A educação pública de Sergipe terá uma nova paralisação a partir da próxima semana. Professores e professoras da rede estadual aprovaram, em assembleia realizada nesta quarta-feira (2), o início de uma greve por tempo indeterminado em meio ao impasse envolvendo a carreira do magistério e o cumprimento de uma decisão do Supremo Tribunal Federal (STF).

A paralisação está prevista para começar na terça-feira (8). A categoria programou um ato para as 8h, em frente ao Palácio de Despachos, em Aracaju, marcando o início do movimento.

A decisão foi tomada pelo Sindicato dos Trabalhadores da Educação Básica do Estado de Sergipe (Sintese), que cobra do Governo do Estado a retomada dos chamados escalonamentos da carreira do magistério público estadual, com percentuais que variam de 40% a 100%.

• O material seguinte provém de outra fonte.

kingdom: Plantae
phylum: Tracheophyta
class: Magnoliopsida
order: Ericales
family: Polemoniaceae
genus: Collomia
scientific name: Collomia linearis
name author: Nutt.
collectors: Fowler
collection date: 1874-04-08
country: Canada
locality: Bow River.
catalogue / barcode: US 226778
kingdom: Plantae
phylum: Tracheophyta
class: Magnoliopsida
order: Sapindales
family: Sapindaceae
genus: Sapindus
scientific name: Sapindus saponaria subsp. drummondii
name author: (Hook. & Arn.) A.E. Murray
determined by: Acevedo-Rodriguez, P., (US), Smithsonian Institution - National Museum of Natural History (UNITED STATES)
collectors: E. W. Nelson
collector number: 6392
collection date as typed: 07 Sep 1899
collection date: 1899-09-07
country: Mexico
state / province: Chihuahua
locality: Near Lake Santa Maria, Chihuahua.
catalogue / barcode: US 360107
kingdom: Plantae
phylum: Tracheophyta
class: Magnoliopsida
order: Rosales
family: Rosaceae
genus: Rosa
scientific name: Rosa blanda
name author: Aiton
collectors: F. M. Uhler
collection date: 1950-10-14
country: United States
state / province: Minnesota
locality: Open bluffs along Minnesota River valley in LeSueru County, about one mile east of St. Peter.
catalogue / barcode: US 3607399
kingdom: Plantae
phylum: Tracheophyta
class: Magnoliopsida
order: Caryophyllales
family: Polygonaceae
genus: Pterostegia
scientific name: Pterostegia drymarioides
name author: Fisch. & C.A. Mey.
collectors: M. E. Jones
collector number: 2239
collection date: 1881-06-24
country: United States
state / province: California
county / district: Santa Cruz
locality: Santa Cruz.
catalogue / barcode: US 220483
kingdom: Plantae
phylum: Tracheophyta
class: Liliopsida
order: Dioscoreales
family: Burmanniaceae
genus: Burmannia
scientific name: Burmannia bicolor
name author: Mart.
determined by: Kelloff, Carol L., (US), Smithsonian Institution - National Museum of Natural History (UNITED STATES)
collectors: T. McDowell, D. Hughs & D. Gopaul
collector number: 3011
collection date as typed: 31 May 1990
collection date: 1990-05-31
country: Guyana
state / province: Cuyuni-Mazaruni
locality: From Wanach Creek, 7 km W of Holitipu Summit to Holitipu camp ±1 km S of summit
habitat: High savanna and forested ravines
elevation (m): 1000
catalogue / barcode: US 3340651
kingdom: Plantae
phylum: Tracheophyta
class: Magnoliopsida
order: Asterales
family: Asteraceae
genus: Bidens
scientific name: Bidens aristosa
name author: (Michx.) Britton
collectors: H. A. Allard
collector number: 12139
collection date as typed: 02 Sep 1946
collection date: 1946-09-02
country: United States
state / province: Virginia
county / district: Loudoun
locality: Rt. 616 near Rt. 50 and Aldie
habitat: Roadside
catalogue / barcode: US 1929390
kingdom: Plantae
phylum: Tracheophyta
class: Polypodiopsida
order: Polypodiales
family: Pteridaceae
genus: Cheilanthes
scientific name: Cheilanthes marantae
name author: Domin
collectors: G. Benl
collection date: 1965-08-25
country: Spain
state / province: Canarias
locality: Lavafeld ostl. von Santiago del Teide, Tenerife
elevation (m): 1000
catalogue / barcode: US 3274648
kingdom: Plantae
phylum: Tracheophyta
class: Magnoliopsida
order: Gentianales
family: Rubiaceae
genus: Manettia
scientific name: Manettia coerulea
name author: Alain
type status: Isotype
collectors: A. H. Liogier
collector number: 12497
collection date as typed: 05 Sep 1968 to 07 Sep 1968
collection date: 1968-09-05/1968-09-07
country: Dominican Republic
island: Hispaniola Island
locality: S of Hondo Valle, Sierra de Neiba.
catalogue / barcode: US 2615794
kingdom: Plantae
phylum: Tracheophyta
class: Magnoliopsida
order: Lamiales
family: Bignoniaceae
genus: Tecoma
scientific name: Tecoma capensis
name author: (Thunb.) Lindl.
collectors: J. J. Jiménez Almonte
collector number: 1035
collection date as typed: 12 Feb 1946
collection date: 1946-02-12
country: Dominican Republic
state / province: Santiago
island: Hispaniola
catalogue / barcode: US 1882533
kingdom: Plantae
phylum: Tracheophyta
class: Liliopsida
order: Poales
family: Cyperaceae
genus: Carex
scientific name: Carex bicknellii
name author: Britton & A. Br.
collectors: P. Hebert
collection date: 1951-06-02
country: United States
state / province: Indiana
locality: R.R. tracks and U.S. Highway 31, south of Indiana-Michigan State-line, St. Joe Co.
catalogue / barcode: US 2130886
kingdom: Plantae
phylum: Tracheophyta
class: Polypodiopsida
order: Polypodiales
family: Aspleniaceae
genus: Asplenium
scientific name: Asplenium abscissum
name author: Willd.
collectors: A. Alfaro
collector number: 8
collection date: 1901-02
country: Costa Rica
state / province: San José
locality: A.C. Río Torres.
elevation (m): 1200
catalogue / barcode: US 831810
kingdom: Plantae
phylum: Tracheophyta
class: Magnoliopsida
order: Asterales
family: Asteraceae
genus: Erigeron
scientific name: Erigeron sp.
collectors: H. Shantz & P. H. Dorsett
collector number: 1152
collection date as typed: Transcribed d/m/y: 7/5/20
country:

Segundo a entidade sindical, a greve é uma reação à demora no cumprimento da determinação judicial. O presidente do Sintese, professor Roberto Silva, afirma que a mobilização busca pressionar o governo a cumprir tanto a legislação quanto a decisão da Suprema Corte.

Governo pediu mais prazo ao STF

De acordo com o Sintese, o governador Fábio Mitidieri recorreu ao STF no fim de julho para solicitar mais 12 meses de prazo, contados a partir do julgamento dos embargos, para implementar a decisão relacionada à carreira dos professores.

O pedido ampliou a tensão entre o governo estadual e a categoria, que defende a execução imediata da decisão judicial.

Categoria já havia paralisado atividades

A nova greve ocorre depois de uma mobilização realizada recentemente pelos professores. Em agosto, a categoria havia aprovado uma paralisação de 48 horas justamente para pressionar o Governo de Sergipe em relação ao cumprimento da decisão do STF.

Como o impasse não foi solucionado, os professores decidiram ampliar a mobilização e aprovar uma greve sem prazo definido para encerramento.

A partir do dia 8, a categoria pretende manter a paralisação até que haja avanço nas negociações e uma definição sobre o cumprimento da decisão judicial referente à carreira do magistério estadual.